Mindy McCall interjected with a laugh, “that was over budget.”
“What I was most proud of is that when he did a fundraiser, he did a clothing drive and at the time of his clothing drive we noticed that a couple of sports groups within the high schools were having clothing drives at the same time. What he picked up on his own that those clothing drives had people drop off clothes between 7 and 9 at the high school but it wasn’t factoring those who were sick or scared of the pandemic or those who work at home and didn’t want to go out,” Matt’s father added.
Matthew thought he could be successful with the fundraiser if it was contactless. He set it up and made a flier telling people to leave it on their front step and he’d come to them.
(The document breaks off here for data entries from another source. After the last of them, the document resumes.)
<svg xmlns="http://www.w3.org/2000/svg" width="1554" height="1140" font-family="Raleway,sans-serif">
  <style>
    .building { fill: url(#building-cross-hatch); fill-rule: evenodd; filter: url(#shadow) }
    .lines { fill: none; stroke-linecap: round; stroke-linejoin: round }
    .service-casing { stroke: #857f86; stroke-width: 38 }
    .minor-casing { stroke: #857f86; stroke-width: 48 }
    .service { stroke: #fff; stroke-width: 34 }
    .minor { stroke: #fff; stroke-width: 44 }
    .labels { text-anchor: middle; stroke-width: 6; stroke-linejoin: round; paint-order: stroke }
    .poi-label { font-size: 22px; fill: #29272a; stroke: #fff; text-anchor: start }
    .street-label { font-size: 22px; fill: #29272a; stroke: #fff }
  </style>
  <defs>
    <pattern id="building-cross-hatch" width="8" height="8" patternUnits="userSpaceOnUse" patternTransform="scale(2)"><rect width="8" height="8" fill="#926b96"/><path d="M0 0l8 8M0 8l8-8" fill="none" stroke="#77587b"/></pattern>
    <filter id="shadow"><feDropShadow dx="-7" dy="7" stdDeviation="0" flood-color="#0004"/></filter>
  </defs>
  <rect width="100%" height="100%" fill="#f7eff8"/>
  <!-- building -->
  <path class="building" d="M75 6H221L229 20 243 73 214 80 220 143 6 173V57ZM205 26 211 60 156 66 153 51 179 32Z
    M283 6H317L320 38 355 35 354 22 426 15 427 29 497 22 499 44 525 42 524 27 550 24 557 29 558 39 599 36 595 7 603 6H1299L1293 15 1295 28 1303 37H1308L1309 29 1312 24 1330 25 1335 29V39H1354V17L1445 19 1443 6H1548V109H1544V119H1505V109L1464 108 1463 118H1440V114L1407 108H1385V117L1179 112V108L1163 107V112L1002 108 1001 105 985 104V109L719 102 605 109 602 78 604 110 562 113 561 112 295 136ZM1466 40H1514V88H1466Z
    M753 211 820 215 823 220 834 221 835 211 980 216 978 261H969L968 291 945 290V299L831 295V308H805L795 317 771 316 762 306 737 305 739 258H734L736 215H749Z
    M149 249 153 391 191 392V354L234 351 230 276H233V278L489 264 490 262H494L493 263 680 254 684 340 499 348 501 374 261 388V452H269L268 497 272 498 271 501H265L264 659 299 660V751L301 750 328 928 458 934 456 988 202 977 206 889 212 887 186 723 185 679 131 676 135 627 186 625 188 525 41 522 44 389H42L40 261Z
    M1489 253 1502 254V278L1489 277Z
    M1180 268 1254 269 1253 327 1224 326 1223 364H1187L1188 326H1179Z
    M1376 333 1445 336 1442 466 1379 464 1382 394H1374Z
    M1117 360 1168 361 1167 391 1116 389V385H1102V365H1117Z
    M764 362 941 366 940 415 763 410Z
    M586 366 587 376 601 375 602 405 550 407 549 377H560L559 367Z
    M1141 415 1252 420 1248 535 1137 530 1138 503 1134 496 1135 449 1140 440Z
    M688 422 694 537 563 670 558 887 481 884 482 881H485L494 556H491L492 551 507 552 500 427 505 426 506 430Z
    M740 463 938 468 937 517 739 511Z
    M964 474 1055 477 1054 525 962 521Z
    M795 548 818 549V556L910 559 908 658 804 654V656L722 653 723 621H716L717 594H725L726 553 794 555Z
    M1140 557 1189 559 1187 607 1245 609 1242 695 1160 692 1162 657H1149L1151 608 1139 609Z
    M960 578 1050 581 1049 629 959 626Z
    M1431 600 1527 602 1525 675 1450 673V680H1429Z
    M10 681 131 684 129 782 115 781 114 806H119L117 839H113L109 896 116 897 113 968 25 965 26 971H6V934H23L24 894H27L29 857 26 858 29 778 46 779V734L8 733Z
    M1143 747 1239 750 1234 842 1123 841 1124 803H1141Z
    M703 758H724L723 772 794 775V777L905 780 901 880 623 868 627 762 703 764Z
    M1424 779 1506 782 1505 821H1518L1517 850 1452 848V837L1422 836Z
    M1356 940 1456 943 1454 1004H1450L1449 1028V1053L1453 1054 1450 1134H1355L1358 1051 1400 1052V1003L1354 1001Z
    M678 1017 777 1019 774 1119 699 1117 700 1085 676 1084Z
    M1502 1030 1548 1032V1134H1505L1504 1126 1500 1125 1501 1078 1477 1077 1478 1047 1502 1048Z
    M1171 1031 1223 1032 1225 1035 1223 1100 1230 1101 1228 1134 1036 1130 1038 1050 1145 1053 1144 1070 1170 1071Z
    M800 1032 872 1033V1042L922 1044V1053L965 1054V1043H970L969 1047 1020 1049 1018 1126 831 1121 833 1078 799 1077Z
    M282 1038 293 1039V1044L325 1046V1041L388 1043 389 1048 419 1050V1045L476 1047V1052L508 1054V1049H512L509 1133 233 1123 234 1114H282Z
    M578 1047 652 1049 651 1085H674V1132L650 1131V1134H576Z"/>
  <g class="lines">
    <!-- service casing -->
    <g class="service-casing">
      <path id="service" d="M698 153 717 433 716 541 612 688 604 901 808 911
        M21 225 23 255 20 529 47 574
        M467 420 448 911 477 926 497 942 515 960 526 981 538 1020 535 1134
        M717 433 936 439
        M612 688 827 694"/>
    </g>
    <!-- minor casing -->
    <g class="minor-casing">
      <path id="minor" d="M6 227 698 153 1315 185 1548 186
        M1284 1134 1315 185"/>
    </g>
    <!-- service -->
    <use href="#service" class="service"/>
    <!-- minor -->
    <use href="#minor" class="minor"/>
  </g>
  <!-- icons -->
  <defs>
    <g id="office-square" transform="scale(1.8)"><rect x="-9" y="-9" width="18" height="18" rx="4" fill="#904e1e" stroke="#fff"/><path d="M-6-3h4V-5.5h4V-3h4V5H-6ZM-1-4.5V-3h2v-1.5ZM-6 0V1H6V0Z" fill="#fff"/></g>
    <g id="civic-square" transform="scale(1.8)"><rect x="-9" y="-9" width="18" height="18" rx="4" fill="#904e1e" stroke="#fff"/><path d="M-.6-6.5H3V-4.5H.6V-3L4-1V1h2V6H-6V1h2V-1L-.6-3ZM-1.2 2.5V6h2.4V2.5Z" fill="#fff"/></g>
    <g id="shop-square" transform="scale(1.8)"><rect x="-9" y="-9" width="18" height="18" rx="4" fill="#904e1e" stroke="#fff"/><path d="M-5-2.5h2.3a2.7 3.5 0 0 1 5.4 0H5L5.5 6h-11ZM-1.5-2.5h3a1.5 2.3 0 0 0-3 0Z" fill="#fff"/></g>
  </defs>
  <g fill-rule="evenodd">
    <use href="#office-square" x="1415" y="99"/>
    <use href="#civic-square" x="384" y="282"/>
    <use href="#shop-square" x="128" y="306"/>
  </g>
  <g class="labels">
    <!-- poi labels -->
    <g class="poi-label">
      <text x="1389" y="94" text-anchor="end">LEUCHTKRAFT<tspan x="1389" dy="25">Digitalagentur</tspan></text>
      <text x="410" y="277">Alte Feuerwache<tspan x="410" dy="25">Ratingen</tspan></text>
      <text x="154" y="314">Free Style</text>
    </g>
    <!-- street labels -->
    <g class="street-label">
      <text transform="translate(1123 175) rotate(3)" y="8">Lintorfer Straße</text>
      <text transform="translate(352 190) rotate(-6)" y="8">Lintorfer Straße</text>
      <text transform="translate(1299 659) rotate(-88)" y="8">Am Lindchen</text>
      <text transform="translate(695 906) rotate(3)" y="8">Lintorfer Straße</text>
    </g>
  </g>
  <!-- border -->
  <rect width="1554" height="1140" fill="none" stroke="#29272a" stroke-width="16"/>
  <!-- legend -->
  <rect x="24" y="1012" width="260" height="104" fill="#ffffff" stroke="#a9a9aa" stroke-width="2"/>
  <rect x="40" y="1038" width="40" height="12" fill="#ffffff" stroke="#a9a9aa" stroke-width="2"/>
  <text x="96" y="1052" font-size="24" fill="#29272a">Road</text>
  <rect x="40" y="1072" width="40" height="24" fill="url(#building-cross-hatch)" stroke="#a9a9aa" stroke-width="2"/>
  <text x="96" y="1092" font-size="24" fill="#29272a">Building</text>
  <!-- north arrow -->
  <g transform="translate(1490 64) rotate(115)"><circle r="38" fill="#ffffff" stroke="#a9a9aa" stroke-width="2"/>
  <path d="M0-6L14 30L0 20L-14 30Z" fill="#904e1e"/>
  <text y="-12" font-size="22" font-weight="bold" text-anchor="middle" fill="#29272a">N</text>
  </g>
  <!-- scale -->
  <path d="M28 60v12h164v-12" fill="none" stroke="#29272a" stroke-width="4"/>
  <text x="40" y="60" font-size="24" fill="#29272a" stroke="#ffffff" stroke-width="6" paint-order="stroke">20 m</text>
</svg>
“We had four or five families donate five or six times,” the elder McCall said. “They would clean out a closet and said come back.”
Matt’s fundraiser involved picking up items over the course of several weekends resulting in the collection of around 7,000 pounds of clothes.
His mother, who is a vice principal at the Woodrow Wilson School in New Brunswick noted that the project called for him to problem solve. The scout is also a member of the cross-country team which calls for him and team members to run around this trail for practice.
“We’re really proud of him,” his sisters Emily and Alexa said.
“He has been dedicating so much time to this. It is incredible,” Alexa said. The 20-year-old came from college for the weekend to join the effort. “He calls me up excited and tells me I’ve just made another milestone in my project.”
His 14-year-old sister Emily said, “he is really proud of it. It has been nonstop since he started.”